Available data:
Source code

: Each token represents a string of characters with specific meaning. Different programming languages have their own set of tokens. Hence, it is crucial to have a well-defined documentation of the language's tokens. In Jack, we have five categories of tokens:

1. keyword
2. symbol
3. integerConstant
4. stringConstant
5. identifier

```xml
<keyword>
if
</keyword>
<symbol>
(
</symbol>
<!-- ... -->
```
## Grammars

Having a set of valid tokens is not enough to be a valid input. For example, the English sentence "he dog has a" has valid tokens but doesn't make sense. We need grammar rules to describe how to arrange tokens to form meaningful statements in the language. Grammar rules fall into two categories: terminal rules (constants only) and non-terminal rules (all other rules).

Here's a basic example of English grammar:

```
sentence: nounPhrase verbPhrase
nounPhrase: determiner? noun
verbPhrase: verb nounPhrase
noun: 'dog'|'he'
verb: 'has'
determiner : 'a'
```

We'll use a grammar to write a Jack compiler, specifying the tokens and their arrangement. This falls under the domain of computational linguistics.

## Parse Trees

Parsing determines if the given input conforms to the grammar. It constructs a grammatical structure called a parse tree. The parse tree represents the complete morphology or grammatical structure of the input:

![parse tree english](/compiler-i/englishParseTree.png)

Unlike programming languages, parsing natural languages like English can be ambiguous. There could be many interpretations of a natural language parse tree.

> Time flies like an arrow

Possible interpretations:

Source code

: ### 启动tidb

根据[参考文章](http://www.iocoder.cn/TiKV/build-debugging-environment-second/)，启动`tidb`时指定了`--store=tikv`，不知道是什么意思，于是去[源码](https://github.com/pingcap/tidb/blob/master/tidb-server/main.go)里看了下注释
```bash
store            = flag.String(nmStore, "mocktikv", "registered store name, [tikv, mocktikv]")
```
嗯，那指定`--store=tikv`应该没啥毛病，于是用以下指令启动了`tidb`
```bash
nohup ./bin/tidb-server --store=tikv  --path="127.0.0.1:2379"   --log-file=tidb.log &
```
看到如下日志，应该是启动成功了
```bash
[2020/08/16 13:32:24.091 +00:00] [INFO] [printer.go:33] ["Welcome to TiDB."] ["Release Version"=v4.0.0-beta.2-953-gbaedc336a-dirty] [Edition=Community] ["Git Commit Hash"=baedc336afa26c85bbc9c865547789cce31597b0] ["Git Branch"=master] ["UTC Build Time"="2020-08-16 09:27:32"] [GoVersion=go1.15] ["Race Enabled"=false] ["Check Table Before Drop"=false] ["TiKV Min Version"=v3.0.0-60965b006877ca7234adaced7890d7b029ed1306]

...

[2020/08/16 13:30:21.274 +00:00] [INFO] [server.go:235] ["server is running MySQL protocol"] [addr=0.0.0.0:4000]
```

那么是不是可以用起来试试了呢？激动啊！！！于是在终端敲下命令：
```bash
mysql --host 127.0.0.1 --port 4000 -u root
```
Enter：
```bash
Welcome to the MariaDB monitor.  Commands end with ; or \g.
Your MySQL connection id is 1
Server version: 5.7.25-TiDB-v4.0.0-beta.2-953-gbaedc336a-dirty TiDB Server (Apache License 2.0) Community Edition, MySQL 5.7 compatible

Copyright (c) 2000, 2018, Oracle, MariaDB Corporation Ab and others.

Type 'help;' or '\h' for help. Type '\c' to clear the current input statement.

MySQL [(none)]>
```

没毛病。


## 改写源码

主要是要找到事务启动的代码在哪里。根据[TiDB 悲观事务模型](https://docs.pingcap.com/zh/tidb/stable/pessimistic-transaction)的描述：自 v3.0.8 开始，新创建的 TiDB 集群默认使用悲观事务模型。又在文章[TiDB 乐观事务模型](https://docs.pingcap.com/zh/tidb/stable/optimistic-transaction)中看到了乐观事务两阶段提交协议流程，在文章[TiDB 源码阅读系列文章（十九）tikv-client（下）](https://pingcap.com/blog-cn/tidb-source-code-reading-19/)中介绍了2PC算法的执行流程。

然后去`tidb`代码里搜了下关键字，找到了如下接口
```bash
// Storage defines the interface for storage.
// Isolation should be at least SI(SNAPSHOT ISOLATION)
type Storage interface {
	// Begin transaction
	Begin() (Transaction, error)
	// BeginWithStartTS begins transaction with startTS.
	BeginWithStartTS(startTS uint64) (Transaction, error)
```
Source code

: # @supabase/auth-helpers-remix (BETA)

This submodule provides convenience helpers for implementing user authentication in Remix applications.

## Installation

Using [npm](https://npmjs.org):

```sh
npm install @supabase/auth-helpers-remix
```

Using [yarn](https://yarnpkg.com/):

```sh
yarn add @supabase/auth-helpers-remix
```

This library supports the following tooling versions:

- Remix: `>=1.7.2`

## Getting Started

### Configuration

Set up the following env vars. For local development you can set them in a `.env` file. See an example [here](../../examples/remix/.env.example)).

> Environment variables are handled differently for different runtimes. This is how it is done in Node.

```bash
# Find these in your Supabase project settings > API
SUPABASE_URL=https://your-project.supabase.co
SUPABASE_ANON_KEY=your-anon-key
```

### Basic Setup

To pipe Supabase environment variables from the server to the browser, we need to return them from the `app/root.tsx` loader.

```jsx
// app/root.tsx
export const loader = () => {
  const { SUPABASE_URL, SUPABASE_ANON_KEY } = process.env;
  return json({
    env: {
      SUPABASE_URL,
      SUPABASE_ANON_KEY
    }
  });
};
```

Your assignment:
Could all of the entries be retyped word for word?

Task output:
Source code

: Each token represents a string of characters with specific meaning. Different programming languages have their own set of tokens. Hence, it is crucial to have a well-defined documentation of the language's tokens. In Jack, we have five categories of tokens:

1. keyword
2. symbol
3. integerConstant
4. stringConstant
5. identifier

```xml
<keyword>
if
</keyword>
<symbol>
(
</symbol>
<!-- ... -->
```
## Grammars

Having a set of valid tokens is not enough to be a valid input. For example, the English sentence "he dog has a" has valid tokens but doesn't make sense. We need grammar rules to describe how to arrange tokens to form meaningful statements in the language. Grammar rules fall into two categories: terminal rules (constants only) and non-terminal rules (all other rules).

Here's a basic example of English grammar:

```
sentence: nounPhrase verbPhrase
nounPhrase: determiner? noun
verbPhrase: verb nounPhrase
noun: 'dog'|'he'
verb: 'has'
determiner : 'a'
```

We'll use a grammar to write a Jack compiler, specifying the tokens and their arrangement. This falls under the domain of computational linguistics.

## Parse Trees

Parsing determines if the given input conforms to the grammar. It constructs a grammatical structure called a parse tree. The parse tree represents the complete morphology or grammatical structure of the input:

![parse tree english](/compiler-i/englishParseTree.png)

Unlike programming languages, parsing natural languages like English can be ambiguous. There could be many interpretations of a natural language parse tree.

> Time flies like an arrow

Possible interpretations:

Source code

: ### 启动tidb

根据[参考文章](http://www.iocoder.cn/TiKV/build-debugging-environment-second/)，启动`tidb`时指定了`--store=tikv`，不知道是什么意思，于是去[源码](https://github.com/pingcap/tidb/blob/master/tidb-server/main.go)里看了下注释
```bash
store            = flag.String(nmStore, "mocktikv", "registered store name, [tikv, mocktikv]")
```
嗯，那指定`--store=tikv`应该没啥毛病，于是用以下指令启动了`tidb`
```bash
nohup ./bin/tidb-server --store=tikv  --path="127.0.0.1:2379"   --log-file=tidb.log &
```
看到如下日志，应该是启动成功了
```bash
[2020/08/16 13:32:24.091 +00:00] [INFO] [printer.go:33] ["Welcome to TiDB."] ["Release Version"=v4.0.0-beta.2-953-gbaedc336a-dirty] [Edition=Community] ["Git Commit Hash"=baedc336afa26c85bbc9c865547789cce31597b0] ["Git Branch"=master] ["UTC Build Time"="2020-08-16 09:27:32"] [GoVersion=go1.15] ["Race Enabled"=false] ["Check Table Before Drop"=false] ["TiKV Min Version"=v3.0.0-60965b006877ca7234adaced7890d7b029ed1306]

...

[2020/08/16 13:30:21.274 +00:00] [INFO] [server.go:235] ["server is running MySQL protocol"] [addr=0.0.0.0:4000]
```

那么是不是可以用起来试试了呢？激动啊！！！于是在终端敲下命令：
```bash
mysql --host 127.0.0.1 --port 4000 -u root
```
Enter：
```bash
Welcome to the MariaDB monitor.  Commands end with ; or \g.
Your MySQL connection id is 1
Server version: 5.7.25-TiDB-v4.0.0-beta.2-953-gbaedc336a-dirty TiDB Server (Apache License 2.0) Community Edition, MySQL 5.7 compatible

Copyright (c) 2000, 2018, Oracle, MariaDB Corporation Ab and others.

Type 'help;' or '\h' for help. Type '\c' to clear the current input statement.

MySQL [(none)]>
```

没毛病。


## 改写源码

主要是要找到事务启动的代码在哪里。根据[TiDB 悲观事务模型](https://docs.pingcap.com/zh/tidb/stable/pessimistic-transaction)的描述：自 v3.0.8 开始，新创建的 TiDB 集群默认使用悲观事务模型。又在文章[TiDB 乐观事务模型](https://docs.pingcap.com/zh/tidb/stable/optimistic-transaction)中看到了乐观事务两阶段提交协议流程，在文章[TiDB 源码阅读系列文章（十九）tikv-client（下）](https://pingcap.com/blog-cn/tidb-source-code-reading-19/)中介绍了2PC算法的执行流程。

然后去`tidb`代码里搜了下关键字，找到了如下接口
```bash
// Storage defines the interface for storage.
// Isolation should be at least SI(SNAPSHOT ISOLATION)
type Storage interface {
	// Begin transaction
	Begin() (Transaction, error)
	// BeginWithStartTS begins transaction with startTS.
	BeginWithStartTS(startTS uint64) (Transaction, error)
```
Source code

: # @supabase/auth-helpers-remix (BETA)

This submodule provides convenience helpers for implementing user authentication in Remix applications.

## Installation

Using [npm](https://npmjs.org):

```sh
npm install @supabase/auth-helpers-remix
```

Using [yarn](https://yarnpkg.com/):

```sh
yarn add @supabase/auth-helpers-remix
```

This library supports the following tooling versions:

- Remix: `>=1.7.2`

## Getting Started

### Configuration

Set up the following env vars. For local development you can set them in a `.env` file. See an example [here](../../examples/remix/.env.example)).

> Environment variables are handled differently for different runtimes. This is how it is done in Node.

```bash
# Find these in your Supabase project settings > API
SUPABASE_URL=https://your-project.supabase.co
SUPABASE_ANON_KEY=your-anon-key
```

### Basic Setup

To pipe Supabase environment variables from the server to the browser, we need to return them from the `app/root.tsx` loader.

```jsx
// app/root.tsx
export const loader = () => {
  const { SUPABASE_URL, SUPABASE_ANON_KEY } = process.env;
  return json({
    env: {
      SUPABASE_URL,
      SUPABASE_ANON_KEY
    }
  });
};
```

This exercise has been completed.